Even Jews buy the Times, read the Times, and are shaped by the Times. In order to keep its Jewish readership, the Times recently ran a favorable series on Holocaust memorials and museums. I wrote in – “Maybe if they’d stop killing us we wouldn’t need so many memorials and museums.” This never made it to print. I am not, after all, Mahmoud Abbas.
But here’s what did happen. Back in June, 1994, I wrote to A. M. (Abe) Rosenthal. Back then he was a columnist for the Times. Before that he was its Executive Editor, meaning he ran the paper. I wrote him something very personal and incredibly, he responded in a letter that nearly wept.
In every line of his “a voice was heard in Ramah, weeping and great mourning…” (quote from Jeremiah 31, Rachel lamenting her chidren's exile, ed.)
I told him that I come from a place (Toulouse, France,) where we always had our bags packed, and that, given the libels against Israel, are we still on the run? Again?
He wrote back a three-paragraph letter, June 21, 1994, on The New York Times stationery, in part: “I know what is in your heart because much of it is in mine.

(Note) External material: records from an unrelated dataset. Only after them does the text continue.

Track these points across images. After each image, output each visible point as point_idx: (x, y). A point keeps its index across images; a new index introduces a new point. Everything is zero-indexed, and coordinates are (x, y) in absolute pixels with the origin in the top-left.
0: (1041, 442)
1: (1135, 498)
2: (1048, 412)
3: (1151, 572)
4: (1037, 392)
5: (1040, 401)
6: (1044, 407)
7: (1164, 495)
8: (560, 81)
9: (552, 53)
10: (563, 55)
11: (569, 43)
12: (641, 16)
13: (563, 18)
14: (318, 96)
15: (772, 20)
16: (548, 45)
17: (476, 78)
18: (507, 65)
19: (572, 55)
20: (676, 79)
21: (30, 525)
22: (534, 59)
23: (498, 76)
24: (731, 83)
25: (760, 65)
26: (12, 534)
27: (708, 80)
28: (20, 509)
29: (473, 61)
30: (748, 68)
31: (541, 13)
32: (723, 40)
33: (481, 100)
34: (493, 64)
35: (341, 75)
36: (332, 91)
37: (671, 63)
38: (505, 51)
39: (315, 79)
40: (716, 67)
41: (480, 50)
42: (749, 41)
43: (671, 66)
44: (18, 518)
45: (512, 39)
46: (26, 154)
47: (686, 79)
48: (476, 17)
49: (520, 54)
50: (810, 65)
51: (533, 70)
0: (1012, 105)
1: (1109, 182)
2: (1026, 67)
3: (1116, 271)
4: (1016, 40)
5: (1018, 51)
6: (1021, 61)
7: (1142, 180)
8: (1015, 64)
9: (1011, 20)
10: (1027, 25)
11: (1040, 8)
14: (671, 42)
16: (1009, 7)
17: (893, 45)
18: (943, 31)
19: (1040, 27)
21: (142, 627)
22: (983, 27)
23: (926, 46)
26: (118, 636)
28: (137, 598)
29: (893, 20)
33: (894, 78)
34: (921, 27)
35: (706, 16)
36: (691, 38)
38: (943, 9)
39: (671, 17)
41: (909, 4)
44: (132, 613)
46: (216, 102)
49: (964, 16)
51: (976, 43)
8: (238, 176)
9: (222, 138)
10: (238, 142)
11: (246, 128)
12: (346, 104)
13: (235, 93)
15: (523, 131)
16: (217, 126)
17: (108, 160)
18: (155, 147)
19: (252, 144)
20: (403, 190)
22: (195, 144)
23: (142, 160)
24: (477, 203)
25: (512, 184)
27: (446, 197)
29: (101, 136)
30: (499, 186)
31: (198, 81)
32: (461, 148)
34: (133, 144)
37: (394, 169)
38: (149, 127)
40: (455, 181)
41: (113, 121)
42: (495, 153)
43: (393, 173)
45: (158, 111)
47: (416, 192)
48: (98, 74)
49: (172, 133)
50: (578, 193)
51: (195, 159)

I have written about it [the bleeding of Israel] and I do not now know whether I should continue to do so, whether it is of any use.”
I ended my letter to Rosenthal like this: “Thank you for letting me get this off my chest. There is no one else to talk to about this.”
Now who would have thought that Abe Rosenthal, still then among the most powerful journalists in the world – he too had no one else to talk to about this?